> DATA FOR REVIEW:
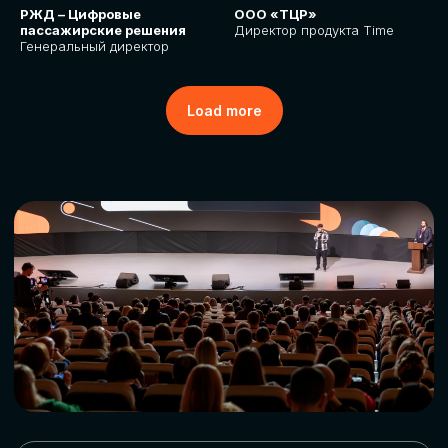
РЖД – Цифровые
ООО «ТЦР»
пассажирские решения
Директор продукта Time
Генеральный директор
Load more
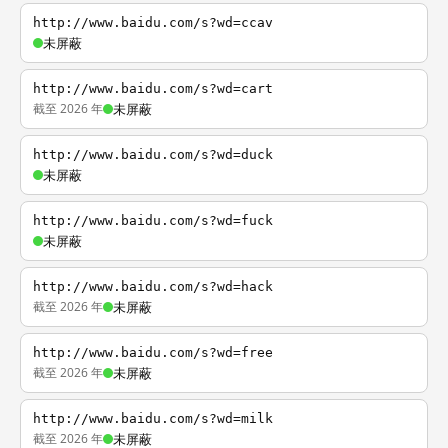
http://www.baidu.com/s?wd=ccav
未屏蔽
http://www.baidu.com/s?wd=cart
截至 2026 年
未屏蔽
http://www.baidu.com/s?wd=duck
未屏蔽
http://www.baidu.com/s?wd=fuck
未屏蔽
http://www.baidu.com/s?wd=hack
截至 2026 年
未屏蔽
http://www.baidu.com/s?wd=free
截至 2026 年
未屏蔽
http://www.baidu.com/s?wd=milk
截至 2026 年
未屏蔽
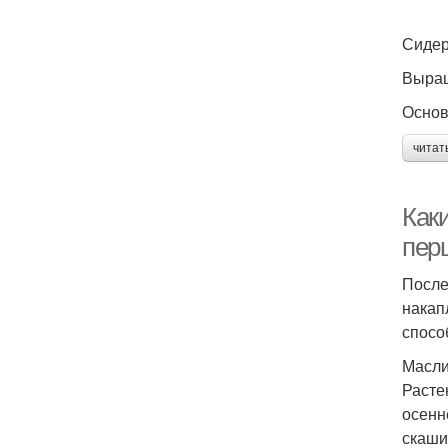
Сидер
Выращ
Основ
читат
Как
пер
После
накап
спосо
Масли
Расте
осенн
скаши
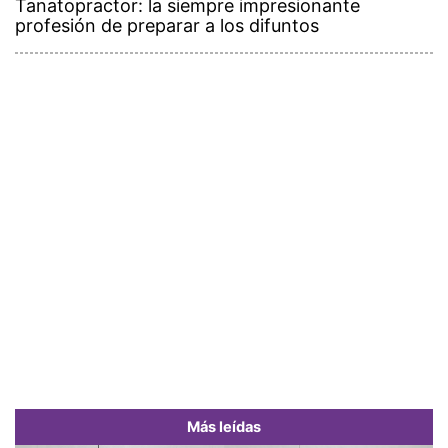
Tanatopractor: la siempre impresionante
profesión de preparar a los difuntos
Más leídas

> EXERCISE:
Rewrite every line of the rows above, putting "已屏蔽" wherever "未屏蔽" appears and keeping everything else the same. Omit the picture markers from your answer.

> RESULT FOR THIS TASK:
РЖД – Цифровые
ООО «ТЦР»
пассажирские решения
Директор продукта Time
Генеральный директор
Load more
http://www.baidu.com/s?wd=ccav
已屏蔽
http://www.baidu.com/s?wd=cart
截至 2026 年
已屏蔽
http://www.baidu.com/s?wd=duck
已屏蔽
http://www.baidu.com/s?wd=fuck
已屏蔽
http://www.baidu.com/s?wd=hack
截至 2026 年
已屏蔽
http://www.baidu.com/s?wd=free
截至 2026 年
已屏蔽
http://www.baidu.com/s?wd=milk
截至 2026 年
已屏蔽
Сидер
Выращ
Основ
читат
Как
пер
После
накап
спосо
Масли
Расте
осенн
скаши
Tanatopractor: la siempre impresionante
profesión de preparar a los difuntos
Más leídas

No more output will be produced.